• [AUFGABEN]:
- a) Zitieren Sie aus dem Text zur NEAT alles von „Güterverkehr von Beginn“ bis hinunter zu „Substanzerhalt ausgeben müssen.“.
- b) Nennen Sie alle Mittel, mit denen sich laut Ecoplan im Text zur NEAT der steigende Aufwand für den Substanzerhalt finanzieren liesse.

• [AUSGEWÄHLTER TEXT]:
Güterverkehr von Beginn weg defizitär
In den ersten Jahrzehnten wird aus dem NEAT-Betrieb ein Überschuss erwartet. Dazu trägt vor allem der Personenverkehr bei, der alleine fast 90 Mio CHF Zusatzertrag pro Jahr abwerfen soll. Keinen Überschuss dürfte der Güterverkehr erzielen. Dem Überschuss von insgesamt 96 Mio CHF stehen jedoch Investitionen von jährlich knapp 87 Mio CHF gegenüber, mit denen die Betreiber die NEAT-Tunnel in Schuss halten müssen. Werden diese Ersatzinvestitionen berücksichtigt, bleiben unter dem Strich laut Ecoplan 9 Mio CHF übrig. Somit verdienen die Bahnen und die Betreibergesellschaften der Tunnel mit der NEAT insgesamt nur wenig mehr, als sie zusätzlich für Betrieb und Unterhalt sowie für den Substanzerhalt ausgeben müssen.

Substanzerhalt: Finanzloch droht
Beim teuren Substanzerhalt droht in der ferneren Zukunft ausserdem ein Finanzloch: In den nächsten Jahren sind zwar kaum Ersatzinvestitionen nötig, doch bis 2070 steigen die Kosten dafür auf rund 300 Mio CHF pro Jahr. Zu finanzieren sei dies nur mit höheren Trassenpreisen, Subventionen oder einer wirksameren Verlagerungspolitik, hält Ecoplan fest. Die erwarteten 9 Mio CHF Überschuss sind zu wenig, um auch noch die Kapitalkosten für die NEAT-Kredite zu decken. Dass die NEAT ihre Baukosten – nach heutigem Wissensstand sind es 23,8 Mrd CHF – nicht decken kann, ist seit Jahren erwiesen. Dennoch spricht das BAV von einer ausgeglichenen Wirtschaftlichkeit. Weil die NEAT vor allem auch verkehrspolitische Ziele erfüllen soll, genüge eine rein betriebswirtschaftliche Sicht nicht. Der Bund liess deshalb die angefallenen Kosten für die NEAT mit ihrem Nutzen für die Schweizer Volkswirtschaft vergleichen.

• [AUFGEFÜHRTE EINTRÄGE]:

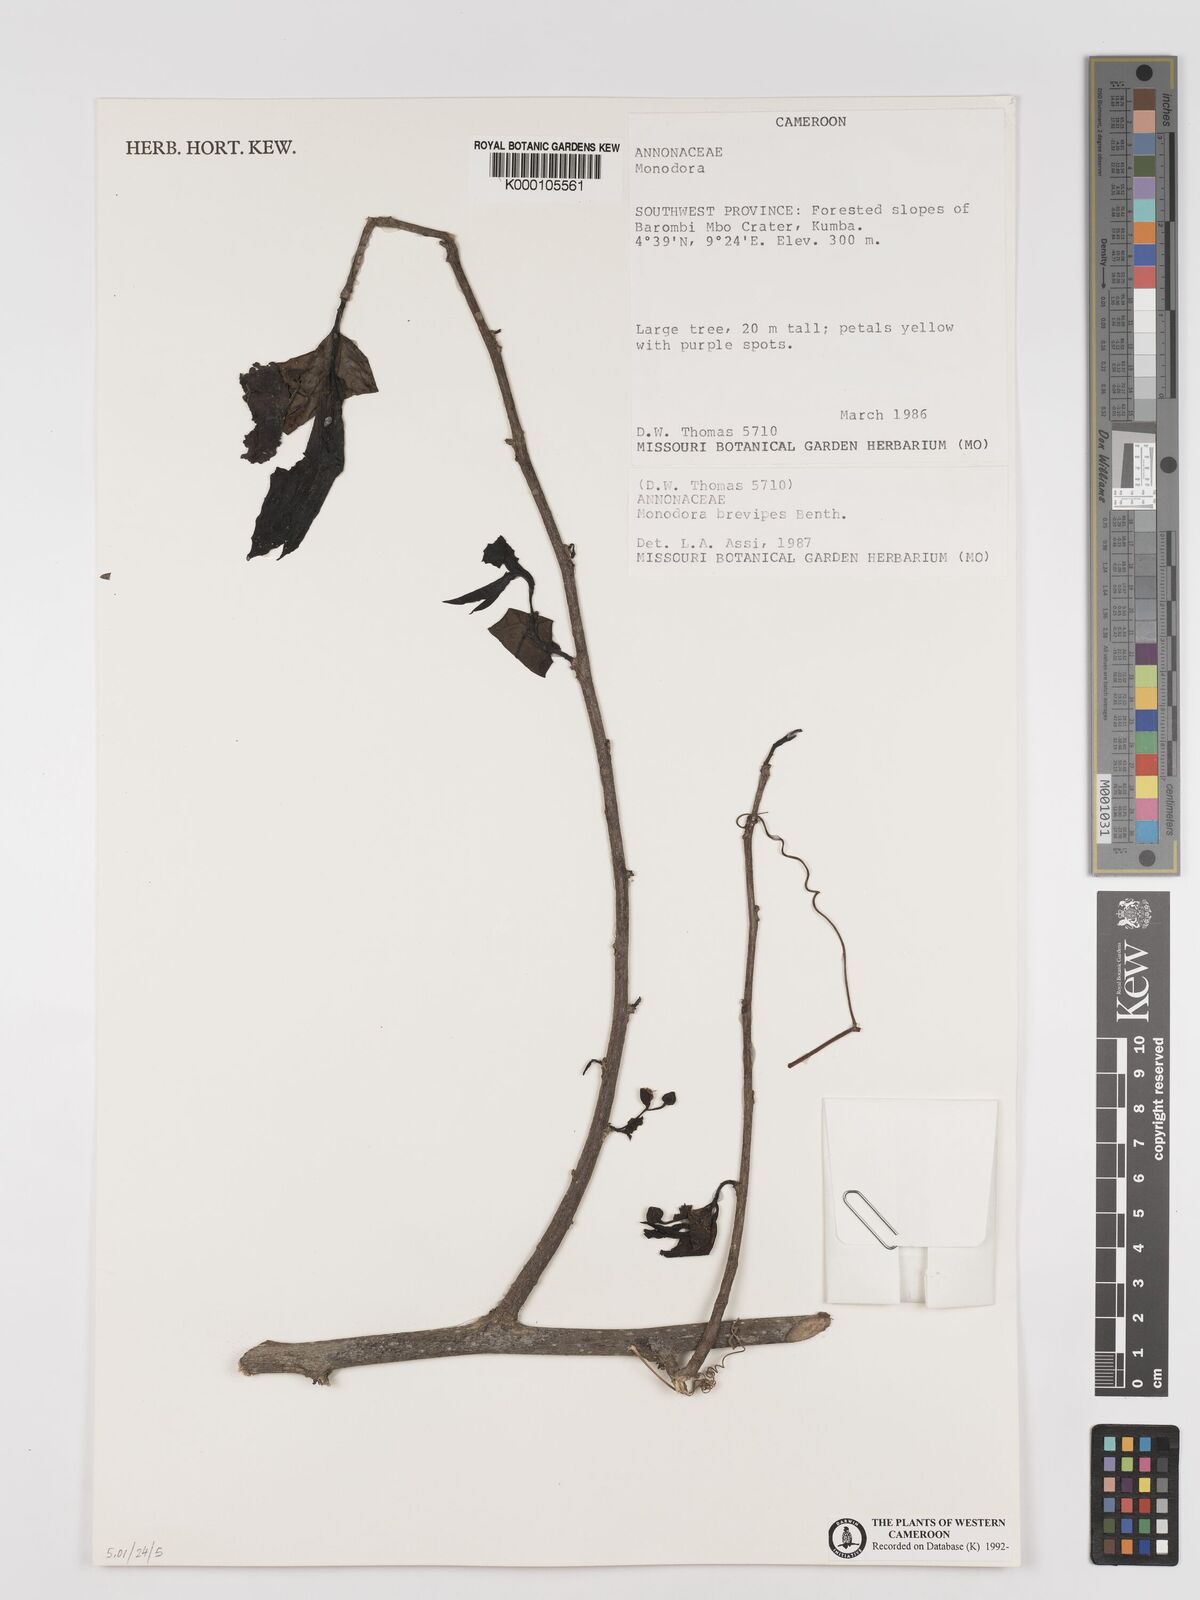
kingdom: Plantae
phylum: Tracheophyta
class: Magnoliopsida
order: Magnoliales
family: Annonaceae
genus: Monodora
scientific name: Monodora undulata
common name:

• [LÖSUNGEN]:
- a)
Güterverkehr von Beginn weg defizitär
In den ersten Jahrzehnten wird aus dem NEAT-Betrieb ein Überschuss erwartet. Dazu trägt vor allem der Personenverkehr bei, der alleine fast 90 Mio CHF Zusatzertrag pro Jahr abwerfen soll. Keinen Überschuss dürfte der Güterverkehr erzielen. Dem Überschuss von insgesamt 96 Mio CHF stehen jedoch Investitionen von jährlich knapp 87 Mio CHF gegenüber, mit denen die Betreiber die NEAT-Tunnel in Schuss halten müssen. Werden diese Ersatzinvestitionen berücksichtigt, bleiben unter dem Strich laut Ecoplan 9 Mio CHF übrig. Somit verdienen die Bahnen und die Betreibergesellschaften der Tunnel mit der NEAT insgesamt nur wenig mehr, als sie zusätzlich für Betrieb und Unterhalt sowie für den Substanzerhalt ausgeben müssen.

- b) Höhere Trassenpreise, Subventionen und eine wirksamere Verlagerungspolitik.